Opgeslagen gegevens:

########################################

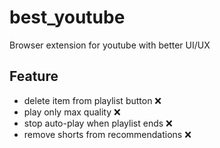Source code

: # best_youtube

Browser extension for youtube with better UI/UX

## Feature

- delete item from playlist button ❌
- play only max quality ❌
- stop auto-play when playlist ends ❌
- remove shorts from recommendations ❌
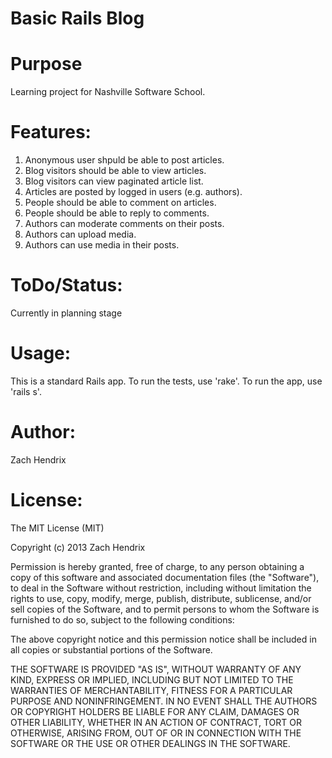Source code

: Basic Rails Blog
================

Purpose
=======

Learning project for Nashville Software School.

Features:
=========

1. Anonymous user shpuld be able to post articles.
2. Blog visitors should be able to view articles.
3. Blog visitors can view paginated article list.
4. Articles are posted by logged in users (e.g. authors).
5. People should be able to comment on articles.
6. People should be able to reply to comments.
7. Authors can moderate comments on their posts.
8. Authors can upload media.
9. Authors can use media in their posts.

ToDo/Status:
============

Currently in planning stage

Usage:
======

This is a standard Rails app. To run the tests, use 'rake'. To run the app, use 'rails s'.

Author:
=======

Zach Hendrix

License:
========

The MIT License (MIT)

Copyright (c) 2013 Zach Hendrix

Permission is hereby granted, free of charge, to any person obtaining a copy
of this software and associated documentation files (the "Software"), to deal
in the Software without restriction, including without limitation the rights
to use, copy, modify, merge, publish, distribute, sublicense, and/or sell
copies of the Software, and to permit persons to whom the Software is
furnished to do so, subject to the following conditions:

The above copyright notice and this permission notice shall be included in
all copies or substantial portions of the Software.

THE SOFTWARE IS PROVIDED "AS IS", WITHOUT WARRANTY OF ANY KIND, EXPRESS OR
IMPLIED, INCLUDING BUT NOT LIMITED TO THE WARRANTIES OF MERCHANTABILITY,
FITNESS FOR A PARTICULAR PURPOSE AND NONINFRINGEMENT. IN NO EVENT SHALL THE
AUTHORS OR COPYRIGHT HOLDERS BE LIABLE FOR ANY CLAIM, DAMAGES OR OTHER
LIABILITY, WHETHER IN AN ACTION OF CONTRACT, TORT OR OTHERWISE, ARISING FROM,
OUT OF OR IN CONNECTION WITH THE SOFTWARE OR THE USE OR OTHER DEALINGS IN
THE SOFTWARE.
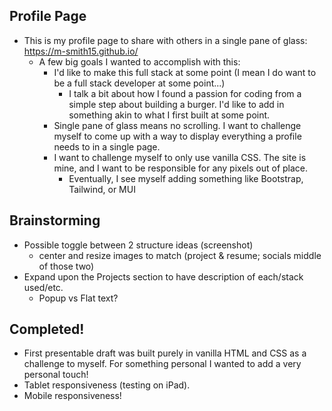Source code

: ## Profile Page
  - This is my profile page to share with others in a single pane of glass: https://m-smith15.github.io/
    - A few big goals I wanted to accomplish with this: 
        - I'd like to make this full stack at some point (I mean I do want to be a full stack developer at some point...)
          - I talk a bit about how I found a passion for coding from a simple step about building a burger. I'd like to add in something akin to what I first built at some point.
        - Single pane of glass means no scrolling. I want to challenge myself to come up with a way to display everything a profile needs to in a single page.
        - I want to challenge myself to only use vanilla CSS. The site is mine, and I want to be responsible for any pixels out of place.
          - Eventually, I see myself adding something like Bootstrap, Tailwind, or MUI

## Brainstorming
  - Possible toggle between 2 structure ideas (screenshot)
    - center and resize images to match (project & resume; socials middle of those two)
  - Expand upon the Projects section to have description of each/stack used/etc.
    - Popup vs Flat text?
  
## Completed!
  - First presentable draft was built purely in vanilla HTML and CSS as a challenge to myself. For something personal I wanted to add a very personal touch!
  - Tablet responsiveness (testing on iPad).
  - Mobile responsiveness!
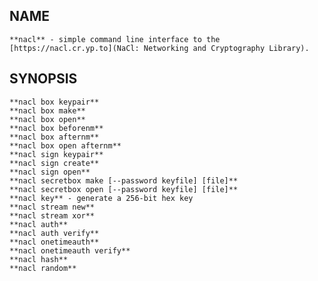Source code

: 
NAME
----

    **nacl** - simple command line interface to the
    [https://nacl.cr.yp.to](NaCl: Networking and Cryptography Library).

SYNOPSIS
--------

    **nacl box keypair**
    **nacl box make**
    **nacl box open**
    **nacl box beforenm**
    **nacl box afternm**
    **nacl box open afternm**
    **nacl sign keypair**
    **nacl sign create**
    **nacl sign open**
    **nacl secretbox make [--password keyfile] [file]**
    **nacl secretbox open [--password keyfile] [file]**
    **nacl key** - generate a 256-bit hex key
    **nacl stream new**
    **nacl stream xor**
    **nacl auth**
    **nacl auth verify**
    **nacl onetimeauth**
    **nacl onetimeauth verify**
    **nacl hash**
    **nacl random**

########################################

DOEL OPDRACHT » Neem het materiaal hierboven letterlijk over, van het begin tot en met de regel met "Copyright (c) 2013 Zach Hendrix". Laat de afbeeldingen in je antwoord weg.

ANTWOORDVELD »
Source code

: # best_youtube

Browser extension for youtube with better UI/UX

## Feature

- delete item from playlist button ❌
- play only max quality ❌
- stop auto-play when playlist ends ❌
- remove shorts from recommendations ❌
Source code

: Basic Rails Blog
================

Purpose
=======

Learning project for Nashville Software School.

Features:
=========

1. Anonymous user shpuld be able to post articles.
2. Blog visitors should be able to view articles.
3. Blog visitors can view paginated article list.
4. Articles are posted by logged in users (e.g. authors).
5. People should be able to comment on articles.
6. People should be able to reply to comments.
7. Authors can moderate comments on their posts.
8. Authors can upload media.
9. Authors can use media in their posts.

ToDo/Status:
============

Currently in planning stage

Usage:
======

This is a standard Rails app. To run the tests, use 'rake'. To run the app, use 'rails s'.

Author:
=======

Zach Hendrix

License:
========

The MIT License (MIT)

Copyright (c) 2013 Zach Hendrix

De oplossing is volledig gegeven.